No-one has disputed that death cap mushrooms were in the beef wellington that killed three people and left another in a coma for week after a fateful lunch on a July Saturday in 2023.

But the key question in the Australian murder trial of Erin Patterson was how those deadly mushrooms got there.

The mother-of-two has been charged with murdering her estranged husband’s parents Don and Gail Patterson, as well as Gail’s sister Heather Wilkinson, and charged with the attempted murder of Heather’s husband Ian.

The trial is due to conclude next week, with the jury expected to retire to consider its verdict.

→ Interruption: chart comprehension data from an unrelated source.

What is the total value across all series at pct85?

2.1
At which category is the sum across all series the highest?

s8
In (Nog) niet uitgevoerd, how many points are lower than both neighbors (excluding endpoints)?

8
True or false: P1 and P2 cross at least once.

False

Over two months the court has heard in great detail about what happened but questions about why still linger.

In her own words, Patterson was a big fan of mushrooms.

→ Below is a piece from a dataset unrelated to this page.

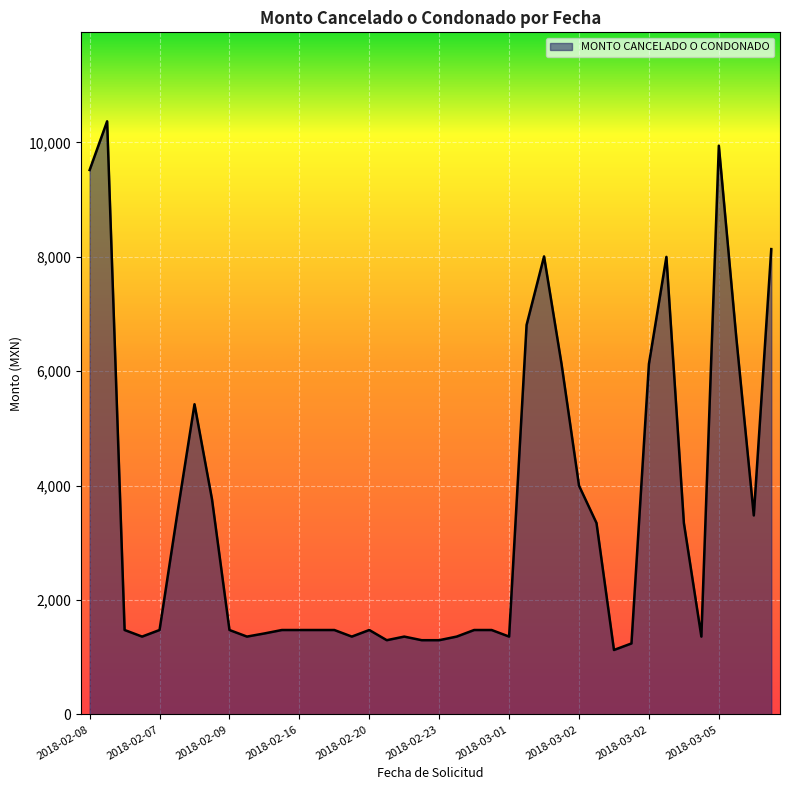

What is the difference between the maximum and minimum values?

9242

“They taste good and are very healthy,” she told the regional Victorian court. “I’d buy all the different types that Woolies would sell.”

She got so into mushrooms that she began foraging for wild ones during Covid lockdowns, Patterson said, but admitted that identifying safe varieties was sometimes difficult. She testified that she couldn’t remember, but it was possible she had searched online for death cap mushrooms.

All the while, the accused agreed during her two weeks on the witness stand that her relationship with her estranged husband Simon Patterson had become strained.

The Pattersons had separated several times after the birth of their son in 2009, and separated in 2015 but maintained a friendly relationship, as both told the court. Mr Patterson told the court that the issue seemed to begin when he had listed himself as separated on a tax return.

“She wasn’t happy with that,” he said, explaining that the change would affect their family tax benefit, and they mutually agreed she would pursue child support payments.

In the months before the fatal lunch she had tried to involve her in-laws, Don and Gail Patterson, in their dispute over school fees. She acknowledged in court that was unfair.

“They were doing nothing but trying to support us,” she said. “I was asking them to agree with me that I was right and Simon was wrong, and that wasn’t fair.”

She revealed that, in private messages to friends, she had vented frustration by calling the Patterson family a “lost cause” and saying, “so f*** ‘em.”

Growing visibly emotional in court, she told the jury she “needed to vent”.